Given data:
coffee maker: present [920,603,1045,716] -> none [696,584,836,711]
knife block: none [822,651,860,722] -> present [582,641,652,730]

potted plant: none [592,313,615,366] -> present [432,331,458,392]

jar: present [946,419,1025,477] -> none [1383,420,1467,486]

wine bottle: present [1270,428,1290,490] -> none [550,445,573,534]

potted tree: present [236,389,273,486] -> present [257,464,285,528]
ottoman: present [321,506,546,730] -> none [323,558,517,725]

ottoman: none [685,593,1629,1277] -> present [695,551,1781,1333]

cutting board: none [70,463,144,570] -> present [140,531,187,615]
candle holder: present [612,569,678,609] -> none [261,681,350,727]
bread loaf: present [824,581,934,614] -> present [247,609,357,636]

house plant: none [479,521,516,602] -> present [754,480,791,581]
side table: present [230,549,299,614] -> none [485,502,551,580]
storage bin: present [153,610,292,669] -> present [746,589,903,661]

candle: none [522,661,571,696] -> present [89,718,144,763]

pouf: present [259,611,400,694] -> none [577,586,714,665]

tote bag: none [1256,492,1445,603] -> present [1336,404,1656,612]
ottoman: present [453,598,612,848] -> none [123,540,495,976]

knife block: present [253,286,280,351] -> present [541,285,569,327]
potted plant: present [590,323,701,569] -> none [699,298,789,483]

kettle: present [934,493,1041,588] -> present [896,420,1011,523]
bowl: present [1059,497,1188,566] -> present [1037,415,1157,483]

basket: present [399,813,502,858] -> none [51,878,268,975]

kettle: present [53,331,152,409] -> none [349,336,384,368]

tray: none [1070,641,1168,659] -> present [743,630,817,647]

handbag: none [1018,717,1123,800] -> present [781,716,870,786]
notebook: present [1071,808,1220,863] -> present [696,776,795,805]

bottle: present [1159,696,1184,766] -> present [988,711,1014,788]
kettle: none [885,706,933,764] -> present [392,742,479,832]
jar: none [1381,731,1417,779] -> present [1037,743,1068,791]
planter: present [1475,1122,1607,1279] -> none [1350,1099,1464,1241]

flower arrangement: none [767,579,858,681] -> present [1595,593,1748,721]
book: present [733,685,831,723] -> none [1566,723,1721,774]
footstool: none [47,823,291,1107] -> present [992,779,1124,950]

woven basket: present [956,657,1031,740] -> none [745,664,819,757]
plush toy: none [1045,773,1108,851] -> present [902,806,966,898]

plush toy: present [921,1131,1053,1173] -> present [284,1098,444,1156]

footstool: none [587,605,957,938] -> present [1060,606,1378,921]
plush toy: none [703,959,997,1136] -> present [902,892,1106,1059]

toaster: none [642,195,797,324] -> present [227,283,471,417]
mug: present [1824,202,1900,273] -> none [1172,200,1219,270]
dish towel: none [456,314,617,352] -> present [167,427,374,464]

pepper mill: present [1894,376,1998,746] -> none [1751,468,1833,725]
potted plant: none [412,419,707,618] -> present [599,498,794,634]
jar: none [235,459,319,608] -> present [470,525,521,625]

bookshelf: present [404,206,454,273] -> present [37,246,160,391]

Directions for this task:
With the line that has "knife block: present" as the first and the line that has "handbag: none [1018,717,1123,800]" as the last, repeat exactly that run of lines above and no more.

Written response:
knife block: present [253,286,280,351] -> present [541,285,569,327]
potted plant: present [590,323,701,569] -> none [699,298,789,483]

kettle: present [934,493,1041,588] -> present [896,420,1011,523]
bowl: present [1059,497,1188,566] -> present [1037,415,1157,483]

basket: present [399,813,502,858] -> none [51,878,268,975]

kettle: present [53,331,152,409] -> none [349,336,384,368]

tray: none [1070,641,1168,659] -> present [743,630,817,647]

handbag: none [1018,717,1123,800] -> present [781,716,870,786]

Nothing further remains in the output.